The entries that follow need to be retyped verbatim.

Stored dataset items
::::

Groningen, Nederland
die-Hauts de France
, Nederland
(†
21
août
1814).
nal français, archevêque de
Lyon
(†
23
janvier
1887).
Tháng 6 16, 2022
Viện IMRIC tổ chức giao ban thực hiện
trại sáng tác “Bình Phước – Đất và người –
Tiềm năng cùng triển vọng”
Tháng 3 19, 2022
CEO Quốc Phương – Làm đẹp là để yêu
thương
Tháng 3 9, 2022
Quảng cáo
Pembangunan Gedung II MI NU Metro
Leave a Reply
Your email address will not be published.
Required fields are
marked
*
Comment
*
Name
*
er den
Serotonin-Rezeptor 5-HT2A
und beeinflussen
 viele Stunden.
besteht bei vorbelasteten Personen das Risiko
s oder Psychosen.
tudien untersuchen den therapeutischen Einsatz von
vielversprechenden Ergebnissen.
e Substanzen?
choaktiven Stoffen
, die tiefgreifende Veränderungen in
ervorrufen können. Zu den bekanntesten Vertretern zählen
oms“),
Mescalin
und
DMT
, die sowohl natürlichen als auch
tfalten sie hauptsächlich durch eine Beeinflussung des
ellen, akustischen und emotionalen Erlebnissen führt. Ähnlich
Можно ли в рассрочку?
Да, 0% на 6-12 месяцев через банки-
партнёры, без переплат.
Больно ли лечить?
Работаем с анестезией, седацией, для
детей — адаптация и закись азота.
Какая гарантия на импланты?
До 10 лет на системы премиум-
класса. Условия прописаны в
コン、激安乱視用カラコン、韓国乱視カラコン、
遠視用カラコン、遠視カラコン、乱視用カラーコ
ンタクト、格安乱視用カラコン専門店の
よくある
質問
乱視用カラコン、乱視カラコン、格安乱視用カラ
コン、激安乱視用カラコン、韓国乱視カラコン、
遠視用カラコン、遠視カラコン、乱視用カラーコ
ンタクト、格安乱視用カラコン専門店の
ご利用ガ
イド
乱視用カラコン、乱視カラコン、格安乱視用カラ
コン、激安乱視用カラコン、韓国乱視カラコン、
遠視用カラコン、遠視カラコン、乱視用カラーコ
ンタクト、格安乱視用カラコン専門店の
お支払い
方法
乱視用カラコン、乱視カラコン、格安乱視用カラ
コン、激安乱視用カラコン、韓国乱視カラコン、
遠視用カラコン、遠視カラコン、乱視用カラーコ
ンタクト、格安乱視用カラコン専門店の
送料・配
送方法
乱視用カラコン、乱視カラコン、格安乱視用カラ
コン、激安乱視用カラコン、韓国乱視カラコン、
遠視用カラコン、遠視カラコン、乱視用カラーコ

::::

» EXERCISE ANSWER:
Groningen, Nederland
die-Hauts de France
, Nederland
(†
21
août
1814).
nal français, archevêque de
Lyon
(†
23
janvier
1887).
Tháng 6 16, 2022
Viện IMRIC tổ chức giao ban thực hiện
trại sáng tác “Bình Phước – Đất và người –
Tiềm năng cùng triển vọng”
Tháng 3 19, 2022
CEO Quốc Phương – Làm đẹp là để yêu
thương
Tháng 3 9, 2022
Quảng cáo
Pembangunan Gedung II MI NU Metro
Leave a Reply
Your email address will not be published.
Required fields are
marked
*
Comment
*
Name
*
er den
Serotonin-Rezeptor 5-HT2A
und beeinflussen
 viele Stunden.
besteht bei vorbelasteten Personen das Risiko
s oder Psychosen.
tudien untersuchen den therapeutischen Einsatz von
vielversprechenden Ergebnissen.
e Substanzen?
choaktiven Stoffen
, die tiefgreifende Veränderungen in
ervorrufen können. Zu den bekanntesten Vertretern zählen
oms“),
Mescalin
und
DMT
, die sowohl natürlichen als auch
tfalten sie hauptsächlich durch eine Beeinflussung des
ellen, akustischen und emotionalen Erlebnissen führt. Ähnlich
Можно ли в рассрочку?
Да, 0% на 6-12 месяцев через банки-
партнёры, без переплат.
Больно ли лечить?
Работаем с анестезией, седацией, для
детей — адаптация и закись азота.
Какая гарантия на импланты?
До 10 лет на системы премиум-
класса. Условия прописаны в
コン、激安乱視用カラコン、韓国乱視カラコン、
遠視用カラコン、遠視カラコン、乱視用カラーコ
ンタクト、格安乱視用カラコン専門店の
よくある
質問
乱視用カラコン、乱視カラコン、格安乱視用カラ
コン、激安乱視用カラコン、韓国乱視カラコン、
遠視用カラコン、遠視カラコン、乱視用カラーコ
ンタクト、格安乱視用カラコン専門店の
ご利用ガ
イド
乱視用カラコン、乱視カラコン、格安乱視用カラ
コン、激安乱視用カラコン、韓国乱視カラコン、
遠視用カラコン、遠視カラコン、乱視用カラーコ
ンタクト、格安乱視用カラコン専門店の
お支払い
方法
乱視用カラコン、乱視カラコン、格安乱視用カラ
コン、激安乱視用カラコン、韓国乱視カラコン、
遠視用カラコン、遠視カラコン、乱視用カラーコ
ンタクト、格安乱視用カラコン専門店の
送料・配
送方法
乱視用カラコン、乱視カラコン、格安乱視用カラ
コン、激安乱視用カラコン、韓国乱視カラコン、
遠視用カラコン、遠視カラコン、乱視用カラーコ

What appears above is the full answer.